In a recent judgment the High Court roundly rejected an attempt by Claimants to claim damages for a 'de minimis' data breach. This will be welcome news to data processors who have been seeing an increasing number of these unjustified claims.
The Defendant law firm was representing a school and was writing to parents of a child at the school in relation to a debt which they owed. The law firm accidentally sent a statement of account and demand letter, intended for those parents, to a third party which had a very similar email address. The third party immediately contacted the law firm and said that it had been sent the email in error. The third party agreed to immediately delete the email and attachments. The law firm - rightly - informed the parents of this data breach.
The parents (Claimants) issued a claim against the law firm claiming damages for misuse of confidential information, breach of confidence, negligence and damages under GDPR/Data Protection Act. The Defendant law firm sought summary judgment from the High Court on the basis that there was no realistic prospect that the claim would be successful. The Court agreed.
The Court highlighted that the data which had been incorrectly shared was "minimally significant" and did not contain anything especially personal such a bank details or medical information. It also noted that "a very rapid set of steps" was taken to ask the incorrect recipient to delete the information and that there was no evidence to suggest that further transmission had occurred or that any subsequent misuse of the data had been made. The Court went on to make some very pointed comments about the evidence of 'damage' and 'distress' the Claimants were seeking to claim for "we have a plainly exaggerated claim for time spent by the Claimants dealing with the case and a frankly inherently implausible suggestion that the minimal breach caused significant distress and worry or even made them 'feel ill'. In my judgment no person of ordinary fortitude would reasonably suffer the distress claimed arising in these circumstances in the 21st Century, in a case where a single breach was quickly remedied".

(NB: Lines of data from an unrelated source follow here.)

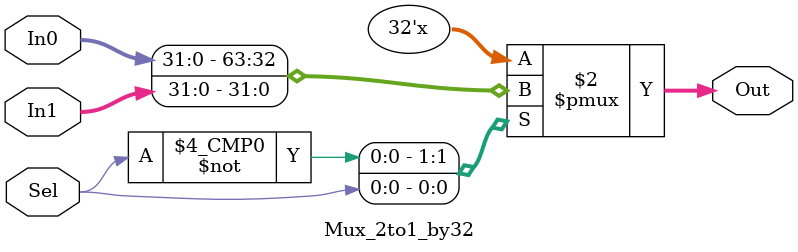
<source format=v>
`timescale 1ns / 1ps

module Mux_2to1_by32(In0, In1, Sel, Out
    );

	input [31:0]	In0, In1;
	input Sel;
	output reg [31:0] Out;
	
	always @(In0, In1, Sel)
	
	begin
		case(Sel)
			1'b0		:	Out	=	In0;
			1'b1		:	Out	= 	In1;
			default	:	Out	=	32'bX;
		endcase
	end

endmodule

</source>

The Judge dismissed the case and, in a further sign of its displeasure, awarded indemnity costs in favour of the Defendant.
A take away for data processors is the exemplary way in which the data processor handled the data breach. It was immediately and swiftly remedied with assurances sought from the third party that the data would be deleted and not passed on. It made the necessary notifications and was open and transparent in its approach.
In my judgment no person of ordinary fortitude would reasonably suffer the distress claimed arising in these circumstances in the 21st Century, in a case where a single breach was quickly remedied. There is no credible case that distress or damage over a de minimis threshold will be proved. In the modern world it is not appropriate for a party to claim, (especially in the in the High Court) for breaches of this sort which are, frankly, trivial.